■ **TEXTE FOURNI**
-*-*-

Le taux d’occupation des hôtels de Beyrouth s’est établit à 55% sur les neuf premiers mois de l’année, en baisse de 19,1% par rapport à la même période en 2010, selon une étude du cabinet de conseil Ernst & Young.
Cette baisse brutale, l'une des plus importantes de la région, est due aux tensions politiques internes durant le premier semestre et aux troubles régionaux, surtout en Syrie.
La baisse de la demande s’est traduite par une chute du tarif moyen par chambre de 15,3% sur un an à 222 dollars, affichant la troisième plus forte contraction derrière Charm el-Cheikh et Hurghada en Egypte.
Le taux d’occupation des hôtels de Beyrouth était de 44% en janvier, 42% en février, 53% en mars, 61% en avril, 58% en mai, 62% en juin, 67% en juillet, 31% en août et de 76% en septembre, contre 64% en janvier, 76% en février, 68% en mars, 79% en avril, 71% en mai, 77% en juin, 80% en juillet, 43% en août et de 53% en septembre 2010.
Concernant les revenus par chambre disponible, ils ont chuté de 31,2% à 123 dollars sur les neuf premiers mois de l’année.

-*-*-

■ **CONSIGNE A**
D'après le texte sur les hôtels de Beyrouth, à combien s'établit le tarif moyen par chambre ?
■ **CONSIGNE B**
Recopiez le passage du texte sur les hôtels de Beyrouth qui commence aux mots « Le taux d’occupation des hôtels de Beyrouth s’est » et arrêtez-vous après « Hurghada en Egypte. ».
Les lignes ci-dessous n'ont aucun rapport avec le texte sur les hôtels de Beyrouth.

■ **DONNÉES EXTRAITES**
-*-*-

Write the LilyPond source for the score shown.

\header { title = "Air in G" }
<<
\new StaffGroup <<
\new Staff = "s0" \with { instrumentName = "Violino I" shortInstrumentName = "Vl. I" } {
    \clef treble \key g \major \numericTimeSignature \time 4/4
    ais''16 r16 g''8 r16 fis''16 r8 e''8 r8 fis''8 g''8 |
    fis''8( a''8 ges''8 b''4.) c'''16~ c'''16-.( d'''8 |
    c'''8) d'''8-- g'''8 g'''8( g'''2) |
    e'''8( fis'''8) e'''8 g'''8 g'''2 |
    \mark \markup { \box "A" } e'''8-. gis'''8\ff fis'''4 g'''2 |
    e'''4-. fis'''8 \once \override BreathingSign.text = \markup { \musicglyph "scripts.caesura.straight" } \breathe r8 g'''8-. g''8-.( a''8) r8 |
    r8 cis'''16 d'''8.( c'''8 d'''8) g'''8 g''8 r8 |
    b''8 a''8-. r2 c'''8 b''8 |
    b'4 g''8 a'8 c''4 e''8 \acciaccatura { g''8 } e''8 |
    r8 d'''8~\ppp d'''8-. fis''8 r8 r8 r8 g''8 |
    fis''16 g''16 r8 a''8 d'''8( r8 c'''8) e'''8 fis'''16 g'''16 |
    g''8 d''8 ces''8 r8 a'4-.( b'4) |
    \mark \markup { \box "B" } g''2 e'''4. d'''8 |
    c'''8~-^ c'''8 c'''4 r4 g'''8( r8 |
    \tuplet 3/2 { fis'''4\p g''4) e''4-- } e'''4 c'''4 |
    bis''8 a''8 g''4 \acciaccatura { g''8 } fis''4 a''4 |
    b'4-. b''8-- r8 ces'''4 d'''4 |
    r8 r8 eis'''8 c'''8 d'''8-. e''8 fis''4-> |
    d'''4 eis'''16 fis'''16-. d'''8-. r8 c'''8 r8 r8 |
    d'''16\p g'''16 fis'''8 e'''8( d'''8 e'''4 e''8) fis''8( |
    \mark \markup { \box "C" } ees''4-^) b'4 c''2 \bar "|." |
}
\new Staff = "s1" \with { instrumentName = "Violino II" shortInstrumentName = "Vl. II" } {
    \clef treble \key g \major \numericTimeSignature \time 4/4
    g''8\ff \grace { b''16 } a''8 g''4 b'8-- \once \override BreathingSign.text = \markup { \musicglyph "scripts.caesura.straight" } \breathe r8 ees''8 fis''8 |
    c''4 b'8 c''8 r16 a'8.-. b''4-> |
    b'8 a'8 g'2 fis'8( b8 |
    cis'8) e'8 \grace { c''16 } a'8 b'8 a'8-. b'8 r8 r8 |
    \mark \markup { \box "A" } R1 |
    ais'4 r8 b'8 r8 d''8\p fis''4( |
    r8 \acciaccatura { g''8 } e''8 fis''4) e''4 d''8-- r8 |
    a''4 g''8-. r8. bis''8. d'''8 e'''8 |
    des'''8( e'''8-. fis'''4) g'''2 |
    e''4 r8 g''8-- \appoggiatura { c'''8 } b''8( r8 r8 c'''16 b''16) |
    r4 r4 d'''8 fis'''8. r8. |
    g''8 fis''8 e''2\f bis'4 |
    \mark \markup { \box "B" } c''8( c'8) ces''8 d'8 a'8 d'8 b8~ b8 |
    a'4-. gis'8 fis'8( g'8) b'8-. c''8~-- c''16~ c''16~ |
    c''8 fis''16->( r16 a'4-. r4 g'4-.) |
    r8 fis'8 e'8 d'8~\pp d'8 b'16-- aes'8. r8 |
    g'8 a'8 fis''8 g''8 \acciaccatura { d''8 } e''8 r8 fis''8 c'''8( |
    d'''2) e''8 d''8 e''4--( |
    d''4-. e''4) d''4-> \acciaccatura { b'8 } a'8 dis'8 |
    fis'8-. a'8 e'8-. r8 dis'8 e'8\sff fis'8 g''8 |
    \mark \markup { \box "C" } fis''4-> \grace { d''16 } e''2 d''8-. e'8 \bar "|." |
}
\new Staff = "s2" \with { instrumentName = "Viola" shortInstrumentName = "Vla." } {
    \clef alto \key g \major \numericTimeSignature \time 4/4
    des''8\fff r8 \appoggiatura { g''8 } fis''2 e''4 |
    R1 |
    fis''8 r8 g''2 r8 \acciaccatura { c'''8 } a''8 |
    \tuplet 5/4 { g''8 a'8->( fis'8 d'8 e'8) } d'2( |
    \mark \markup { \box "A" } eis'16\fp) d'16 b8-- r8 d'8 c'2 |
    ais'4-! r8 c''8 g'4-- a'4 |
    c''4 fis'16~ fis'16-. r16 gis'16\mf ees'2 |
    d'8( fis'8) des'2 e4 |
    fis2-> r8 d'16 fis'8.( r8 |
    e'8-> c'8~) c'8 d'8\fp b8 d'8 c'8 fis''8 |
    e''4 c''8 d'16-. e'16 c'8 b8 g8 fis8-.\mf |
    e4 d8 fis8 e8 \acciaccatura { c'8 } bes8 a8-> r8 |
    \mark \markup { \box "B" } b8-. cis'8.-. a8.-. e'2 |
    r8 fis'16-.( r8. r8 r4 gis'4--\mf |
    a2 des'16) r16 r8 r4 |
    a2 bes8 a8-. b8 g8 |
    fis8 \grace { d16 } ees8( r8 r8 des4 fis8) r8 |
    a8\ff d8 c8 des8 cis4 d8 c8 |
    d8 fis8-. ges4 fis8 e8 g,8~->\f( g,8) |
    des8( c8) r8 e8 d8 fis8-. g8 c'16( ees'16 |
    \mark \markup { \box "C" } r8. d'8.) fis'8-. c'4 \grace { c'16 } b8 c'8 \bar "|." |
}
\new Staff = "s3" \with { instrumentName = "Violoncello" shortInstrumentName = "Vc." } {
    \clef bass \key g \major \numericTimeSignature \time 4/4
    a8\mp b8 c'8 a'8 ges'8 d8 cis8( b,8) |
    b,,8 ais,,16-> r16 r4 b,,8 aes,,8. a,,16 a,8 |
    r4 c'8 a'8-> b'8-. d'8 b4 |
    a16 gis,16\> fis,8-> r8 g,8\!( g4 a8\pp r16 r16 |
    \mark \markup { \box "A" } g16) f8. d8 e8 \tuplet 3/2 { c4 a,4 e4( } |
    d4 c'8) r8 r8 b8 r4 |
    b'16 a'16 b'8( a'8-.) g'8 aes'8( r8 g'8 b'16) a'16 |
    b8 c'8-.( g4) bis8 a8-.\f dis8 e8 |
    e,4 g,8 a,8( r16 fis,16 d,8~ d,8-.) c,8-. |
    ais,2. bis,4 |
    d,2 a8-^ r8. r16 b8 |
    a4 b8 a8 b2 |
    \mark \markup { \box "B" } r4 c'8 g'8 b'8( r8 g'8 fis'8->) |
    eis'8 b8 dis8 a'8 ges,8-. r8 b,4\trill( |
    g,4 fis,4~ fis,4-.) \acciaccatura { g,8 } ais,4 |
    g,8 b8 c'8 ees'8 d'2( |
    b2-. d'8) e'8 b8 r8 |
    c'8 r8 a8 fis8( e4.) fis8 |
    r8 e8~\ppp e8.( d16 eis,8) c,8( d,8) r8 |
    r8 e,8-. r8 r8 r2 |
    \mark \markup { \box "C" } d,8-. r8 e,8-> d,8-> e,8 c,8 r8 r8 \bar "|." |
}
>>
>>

-*-*-

■ **RÉPONSE A**
À 222 dollars, en baisse de 15,3 % sur un an.

■ **RÉPONSE B**
Le taux d’occupation des hôtels de Beyrouth s’est établit à 55% sur les neuf premiers mois de l’année, en baisse de 19,1% par rapport à la même période en 2010, selon une étude du cabinet de conseil Ernst & Young.
Cette baisse brutale, l'une des plus importantes de la région, est due aux tensions politiques internes durant le premier semestre et aux troubles régionaux, surtout en Syrie.
La baisse de la demande s’est traduite par une chute du tarif moyen par chambre de 15,3% sur un an à 222 dollars, affichant la troisième plus forte contraction derrière Charm el-Cheikh et Hurghada en Egypte.